Syaikh Abdurrahman bin Hasan berkata dalam fath Al Majid, " wajib bagi setiap mukallaf apabila telah sampai kepadanya dalil Al-Quran dan As-sunnah dan memahami maknanya untuk tunduk dan beramal dengannya. meskipun orang lain menyelisihnya. 1 ... Maka wajib bagi seseorang yang mau menasihati dirinya, jika dia membaca buku-buku para ulama dan menelitinya serta mengetahui perkataan mereka, untuk menjelaskan pendapat mereka berdasarkan Al-Quran dan Sunnah Rasul-Nya. Sesungguhnya setiap mujtahid dari kalangan ulama dan para pengikut mereka ataupun yang mengikuti mazhab mereka, harus menyebutkan dalil dalam pendapat mereka. karena kebenaran pada suatu persoalan hanyalah satu, sedang para mujtahid mendapatkan pahala karena ijtihad mereka. Maka sikap yang adil dan pertengahan adalah melihat pendapat mereka dan menelitinya sebagai wasilah untuk mengetahui permasalahan secara logis, untuk memisahkan yang benar dari yang salah berdasarkan dalil yang disampaikan oleh para ulama. sehingga akan mengetahui siapa ulama yang lebih kuat dalilnya, baru kemudian diikuti. 2
syaikh Abdurrahman bin Hasan berkata tentang ayat:
" Dan jika kamu menuruti mereka, sesungguhnya kamu tentulah menjadi orang-orang yang musyrik." (Al-an'am [6]: 121)
" Hal ini banyak terjadi pada sebagian banyak manusia bersama orang-orang yang mereka taklidi. mereka tidak mau mengambil dari pelajaran dari dalil ini, jika ulama yang mereka ikuti menyelisihinya . Hal ini merupakan kesyirikan. 3 Ada juga diantara mereka yang yang berlebih-lebihan, mereka meyakini bahwa makruh atau haram, sehingga fitnah akan semakin besar. mereka juga mengatakan bahwa para ulama yang mereka ikuti itu lebih mengetahui dalil dari pada mereka. " 4
Syaikh Abdullah bin Abdurrahman Abu Bathin berkata "Apabila seseorang telah mengetahui kebenaran, jangan merasa kesepian dengan sedikitnya orang yang sependapat dengannya, dan banyaknya orang yang menyelisihnya, apalagi akhir zaman seperti sekarang ini. pendapat orang bodoh mengatakan seandainya ini benar pasti diketahui oleh si fulan dan si fulan', 5 ini adalah dakwaan orang-orang kafir. sebagaimana perkataan mereka dalam Al-Quran
"Kalau sekiranya dia (Al-Quran) adalah suatu yang baik, tentulah mereka tiada mendahului kami (beriman) kepadanya." (Al-Ahqaf [46]: 11)
Allah Subhanahu Wa Ta'ala Berfirman:
"Orang-orang semacam inikah diantara kita yang diberi anugerah oleh Allah kepada mereka. (Al-An'am [6]: 53)
Ali Radhiyallahu ’anhu pernah berkata, "ketahuilah kebenaran maka kamu akan mangetahui siapa pembawa kebenaran itu". adapaun orang-orang yang bingung dan tidak jelas, maka seluruh syubhat akan mengelilinginya. kalau seandainya mayoritas manusia hari ini berada di atas kebenaran, islam tidak menjadi asing.
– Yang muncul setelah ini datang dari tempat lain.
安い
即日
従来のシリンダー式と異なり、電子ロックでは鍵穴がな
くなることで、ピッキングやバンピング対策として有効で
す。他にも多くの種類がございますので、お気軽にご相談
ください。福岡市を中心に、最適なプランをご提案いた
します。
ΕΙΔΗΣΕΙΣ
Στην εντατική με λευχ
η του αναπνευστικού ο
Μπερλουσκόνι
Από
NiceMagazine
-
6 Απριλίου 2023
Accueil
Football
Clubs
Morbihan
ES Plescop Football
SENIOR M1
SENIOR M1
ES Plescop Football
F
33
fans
Demi Allah, hari ini islam betul-betul dalam keadaan terasing. ketika Ibnul Qayyim rahimullah menyebutkan macam-macam syirik dan kemunculannya beliau berkata, "betapa sedikitnya orang yang selamat dari syubhat ini, bahkan sedikitnya orang yang tidak memusuhui orang yang mengingkarinya. perkataan ini terlontar pada zaman beliau, padahal tidaklah berganti tahun melainkan tahun setelahnya lebih buruk dari tahun sebelumnya, sebagaimana yang telah disabdakan oleh nabi Shallallahu ‘alaihi wa sallam". 6
____________________________________________________________________
1. Beliau menyatakan, yang terpenting adalah mengikuti dalil
2. Fath Al-Majid: 387-388
3. Syirik besar, yaitu syirik ketaatan, maka saya ingatkan kepada kalian, bahwa meninggalkan
dalil karena pendapat seseorang mengakibatkan kamu jatuh kepada syirik ini
4. Fath Al-Majid: 391
5. Hati-hatilah kamu dari pendapat yang sesat ini, yang banyak dilakukan oleh banyak pemuda
islam. Apabila mereka diberi nasihat dan dijelaskan berdasarkan dalil kitab dan sunnah
mereka akan berkata, " ini memang benar, akan tetapi kenapa ulama itu tidak mengetahui."
ini adalah alasan yang sangat berbahaya, saya tahu ini adalah dakwaan orang-orang kafir,
sebagaimana yang dijelaskan oleh syaikh.